AndrewHYu commented 3 months ago

I ran with the downloaded index and got the following results:

hanns,"hanns,tree=27/40000,reorder=111",text2image-10M,10,53085.03723024023,0.0,1.2159347534179688e-05,5185752.0,0.0,0.0,ood,0.8774520000000001 hanns,"hanns,tree=27/40000,reorder=130",text2image-10M,10,51222.16584203003,0.0,1.2159347534179688e-05,5185752.0,0.0,0.0,ood,0.882422 hanns,"hanns,tree=32/40000,reorder=140",text2image-10M,10,46858.49102240073,0.0,1.2159347534179688e-05,5185752.0,0.0,0.0,ood,0.8944110000000001 hanns,"hanns,tree=32/40000,reorder=150",text2image-10M,10,46771.317990241405,0.0,1.2159347534179688e-05,5185752.0,0.0,0.0,ood,0.896185 hanns,"hanns,tree=34/40000,reorder=150",text2image-10M,10,45381.62378698972,0.0,1.2159347534179688e-05,5185752.0,0.0,0.0,ood,0.899572 hanns,"hanns,tree=34/40000,reorder=155",text2image-10M,10,45685.10712457384,0.0,1.2159347534179688e-05,5185752.0,0.0,0.0,ood,0.900311 hanns,"hanns,tree=36/40000,reorder=150",text2image-10M,10,44630.44910364101,0.0,1.2159347534179688e-05,5185752.0,0.0,0.0,ood,0.9026080000000001 hanns,"hanns,tree=37/40000,reorder=145",text2image-10M,10,44957.96616927795,0.0,1.2159347534179688e-05,5185752.0,0.0,0.0,ood,0.9031560000000001 hanns,"hanns,tree=38/40000,reorder=140",text2image-10M,10,44787.13982548163,0.0,1.2159347534179688e-05,5185752.0,0.0,0.0,ood,0.903562 hanns,"hanns,tree=42/40000,reorder=160",text2image-10M,10,41713.34961169815,0.0,1.2159347534179688e-05,5185752.0,0.0,0.0,ood,0.911723 .

These seem to agree with your posted figure. Now running without the downloaded index. By the way, your index building code seems to download a file called config.pb even when the download is disabled. Inspecting looks like it just contains parameters, but can you just confirm that it doesn't contain any pre-computed index information?

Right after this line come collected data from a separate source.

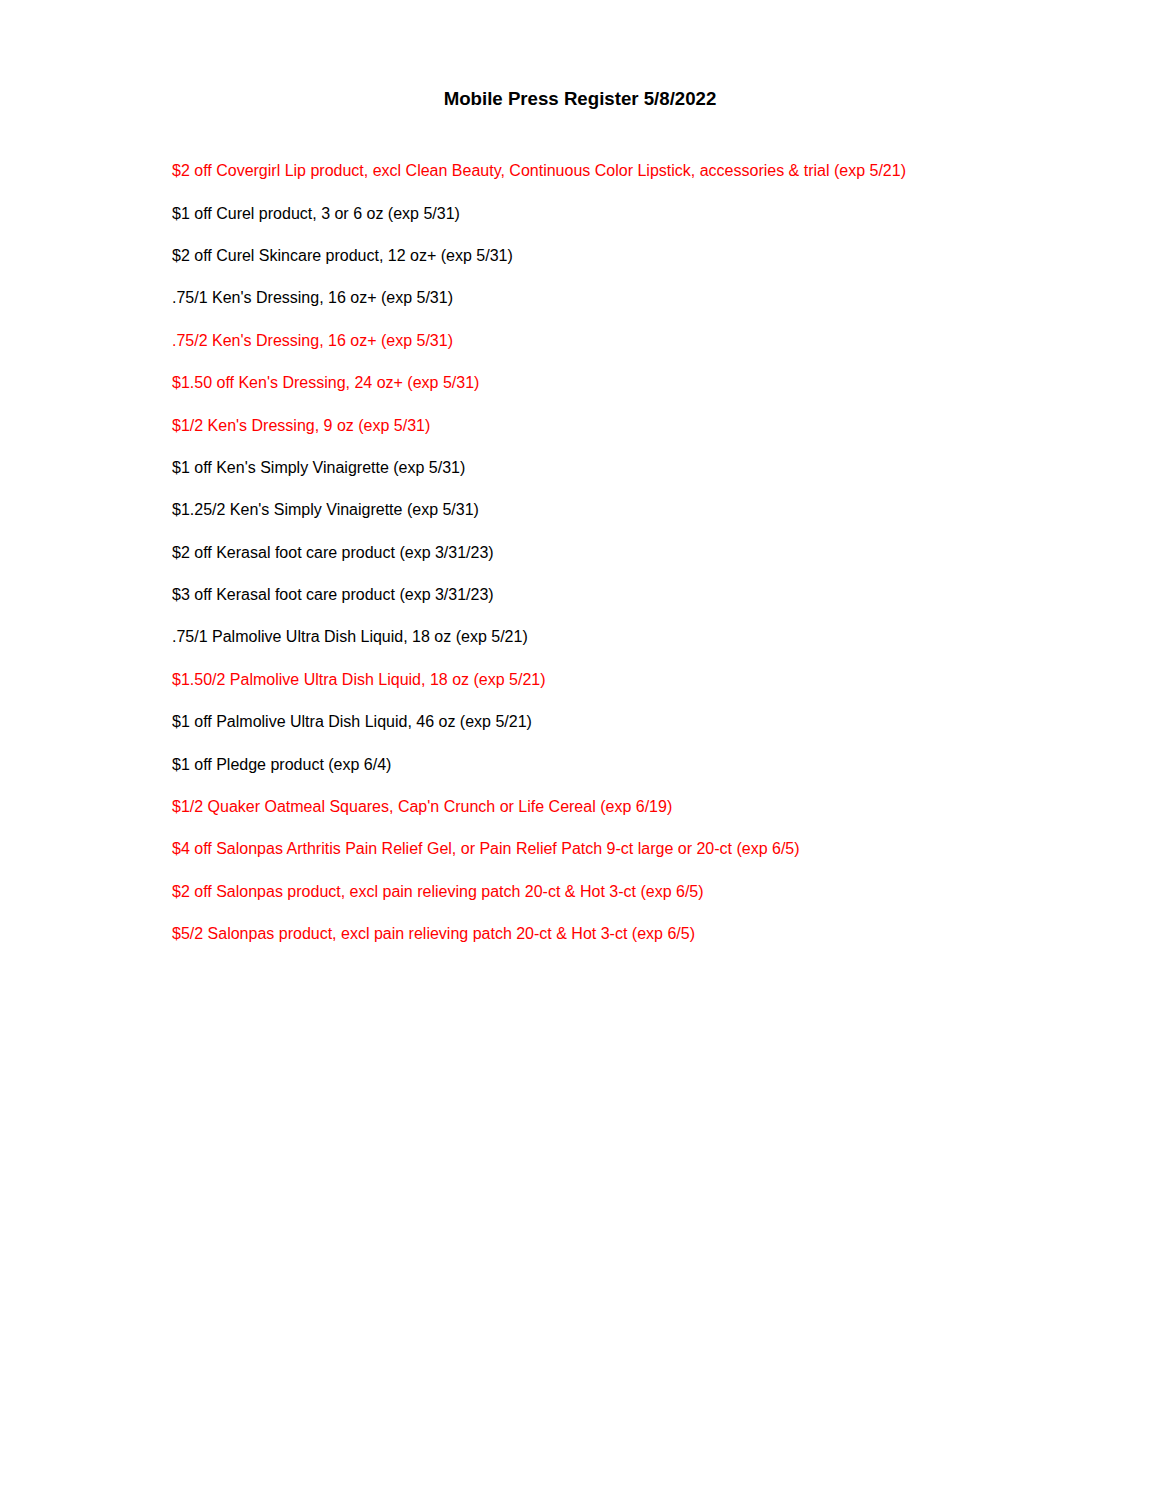Mobile Press Register 5/8/2022
$2 off Covergirl Lip product, excl Clean Beauty, Continuous Color Lipstick, accessories & trial (exp 5/21)
$1 off Curel product, 3 or 6 oz (exp 5/31)
$2 off Curel Skincare product, 12 oz+ (exp 5/31)
.75/1 Ken's Dressing, 16 oz+ (exp 5/31)
.75/2 Ken's Dressing, 16 oz+ (exp 5/31)
$1.50 off Ken's Dressing, 24 oz+ (exp 5/31)
$1/2 Ken's Dressing, 9 oz (exp 5/31)
$1 off Ken's Simply Vinaigrette (exp 5/31)
$1.25/2 Ken's Simply Vinaigrette (exp 5/31)
$2 off Kerasal foot care product (exp 3/31/23)
$3 off Kerasal foot care product (exp 3/31/23)
.75/1 Palmolive Ultra Dish Liquid, 18 oz (exp 5/21)
$1.50/2 Palmolive Ultra Dish Liquid, 18 oz (exp 5/21)
$1 off Palmolive Ultra Dish Liquid, 46 oz (exp 5/21)
$1 off Pledge product (exp 6/4)
$1/2 Quaker Oatmeal Squares, Cap'n Crunch or Life Cereal (exp 6/19)
$4 off Salonpas Arthritis Pain Relief Gel, or Pain Relief Patch 9-ct large or 20-ct (exp 6/5)
$2 off Salonpas product, excl pain relieving patch 20-ct & Hot 3-ct (exp 6/5)
$5/2 Salonpas product, excl pain relieving patch 20-ct & Hot 3-ct (exp 6/5)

yes,it's parameters for search

magdalendobson commented 3 months ago

I was able to build the index from scratch and confirm that it builds within the time and memory limits. I got the following results:
2: hanns,tree=34/40000,reorder=150 0.899 46754.467 4: hanns,tree=42/40000,reorder=160 0.911 42331.832 6: hanns,tree=32/40000,reorder=140 0.894 48426.372 9: hanns,tree=36/40000,reorder=150 0.902 45949.345 12: hanns,tree=32/40000,reorder=150 0.895 47507.687 14: hanns,tree=27/40000,reorder=111 0.877 54890.437 15: hanns,tree=27/40000,reorder=130 0.882 53006.511 16: hanns,tree=38/40000,reorder=140 0.903 45162.090
20: hanns,tree=34/40000,reorder=155 0.899 46443.915 21: hanns,tree=37/40000,reorder=145 0.902 45388.283

These agree with the results you shared, and that I found with the pre-computed index. I will approve the merge and speak with the other admins about updating our official results. Great entry!

arron2003 commented 2 months ago

Hi @AndrewHYu
Thanks for submitting.

I wonder if you can clarify the relationship between your submission and ScaNN? It looks like your submission loads a ScaNN index: https://github.com/harsha-simhadri/big-ann-benchmarks/blob/main/neurips23/ood/hanns/hanns.py#L23-L46

The config.pb file is also identical to that of the ScaNN submission:

diff <(curl https://hanns.obs.ap-southeast-1.myhuaweicloud.com/v2/config.pb) <(curl https://storage.googleapis.com/scann/big-ann-2023/ood/scann_config.pb)

@magdalendobson for FYI.

AndrewHYu commented 2 months ago

Hi @arron2003 Thanks for your reminder and contributions. We used the ScaNN clustering method, and we found that there are many excellent designs that can improve performance and accuracy. Then some configuration items are reused, so the config.pb file is directly used. We will update the readme for details.

harsha-simhadri commented 2 months ago

@AndrewHYu Could you please share your name, affiliation and any collaborators on this code?